The influence of different amino acid substitutions in the nitrilase from Pseudomonas fluorescens EBC191 (NitA) on the catalytical activity and the ability to form amides was investigated. The enzyme variant Glu137Ala was constructed because glutamate residues homologous to Glu137 are highly conserved among different members of the nitrilase superfamily and it has been suggested that these residues are indispensable for the hydrolysis of amides by enzymes belonging to the nitrilase superfamily. The enzyme variant Glu137Ala demonstrated less than 1 % of the wild-type activity but was still enzymatically competent to convert mandelonitrile to mandelic acid and mandeloamide.

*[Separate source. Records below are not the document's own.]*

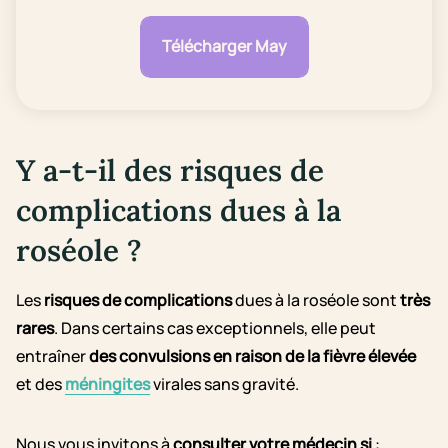
Télécharger May
Y a-t-il des risques de
complications dues à la
roséole ?
Les
risques de complications
dues à la roséole sont
très
rares
. Dans certains cas exceptionnels, elle peut
entraîner
des convulsions
en raison de la fièvre élevée
et des
méningites
virales sans gravité.
Nous vous invitons à
consulter votre médecin si
: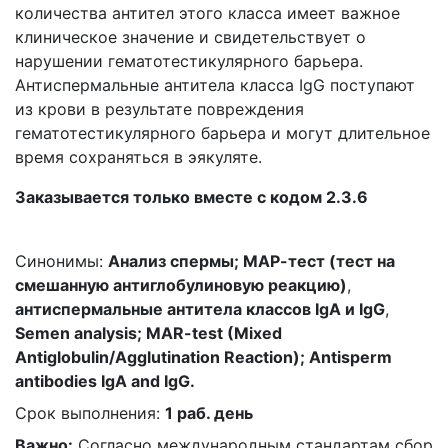
количества антител этого класса имеет важное
клиническое значение и свидетельствует о
нарушении гематотестикулярного барьера.
Антиспермальные антитела класса IgG поступают
из крови в результате повреждения
гематотестикулярного барьера и могут длительное
время сохраняться в эякуляте.
Заказывается только вместе с кодом 2.3.6
Синонимы:
Анализ спермы; MAР-тест (тест на
смешанную антиглобулиновую реакцию)
,
антиспермальные антитела классов IgA и IgG
,
Semen analysis; MAR-test (Mixed
Antiglobulin/Agglutination Reaction); Antisperm
antibodies IgA and IgG.
Срок выполнения:
1 раб. день
Важно:
Согласно международным стандартам сбор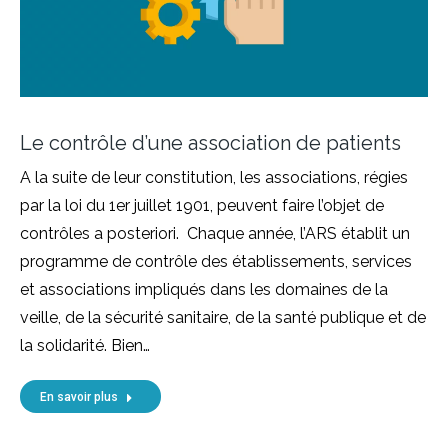
Le contrôle d’une association de patients
A la suite de leur constitution, les associations, régies
par la loi du 1er juillet 1901, peuvent faire l’objet de
contrôles a posteriori. Chaque année, l’ARS établit un
programme de contrôle des établissements, services
et associations impliqués dans les domaines de la
veille, de la sécurité sanitaire, de la santé publique et de
la solidarité. Bien…
En savoir plus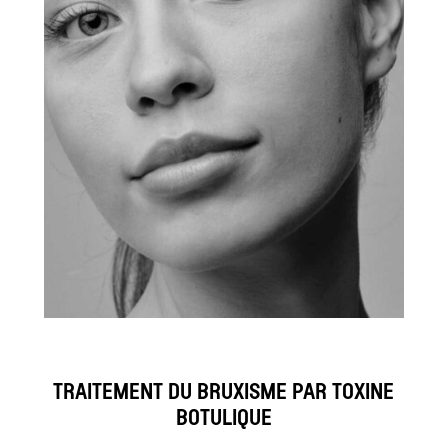
TRAITEMENT DU BRUXISME PAR TOXINE
BOTULIQUE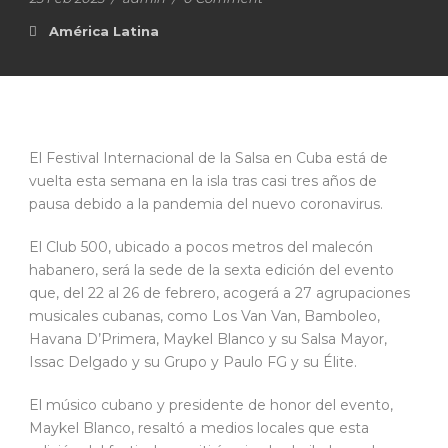
América Latina
El Festival Internacional de la Salsa en Cuba está de
vuelta esta semana en la isla tras casi tres años de
pausa debido a la pandemia del nuevo coronavirus.
El Club 500, ubicado a pocos metros del malecón
habanero, será la sede de la sexta edición del evento
que, del 22 al 26 de febrero, acogerá a 27 agrupaciones
musicales cubanas, como Los Van Van, Bamboleo,
Havana D’Primera, Maykel Blanco y su Salsa Mayor,
Issac Delgado y su Grupo y Paulo FG y su Élite.
El músico cubano y presidente de honor del evento,
Maykel Blanco, resaltó a medios locales que esta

The tryptophan residue at position 188, which was previously identified as important for the amide forming capacity of the nitrilase, was exchanged by saturation mutagenesis for all other proteinogenic amino acids. Surprisingly, 18 of these 19 exchanges resulted in an increased formation of mandeloamide from (R,S)-mandelonitrile and three of these variants converted (R,S)-mandelonitrile to more than 90 % of mandeloamide. Furthermore, these modifications also resulted in a reversal of stereoselectivity and these variants formed in contrast to the wild-type enzyme and almost all other known nitrilases preferentially (S)-mandelic acid. The synthetic potential of one of these variants was demonstrated by the construction of recombinant E. coli clones which simultaneously expressed the nitrilase variant and the (S)-hydroxynitrile lyase (oxynitrilase) from the cassava plant (Manihot esculenta). These "bienzymatic catalysts" converted benzaldehyde plus cyanide almost exclusively to (S)-mandeloamide and did not show any inhibition in the presence of cyanide in concentrations up to 200 mM.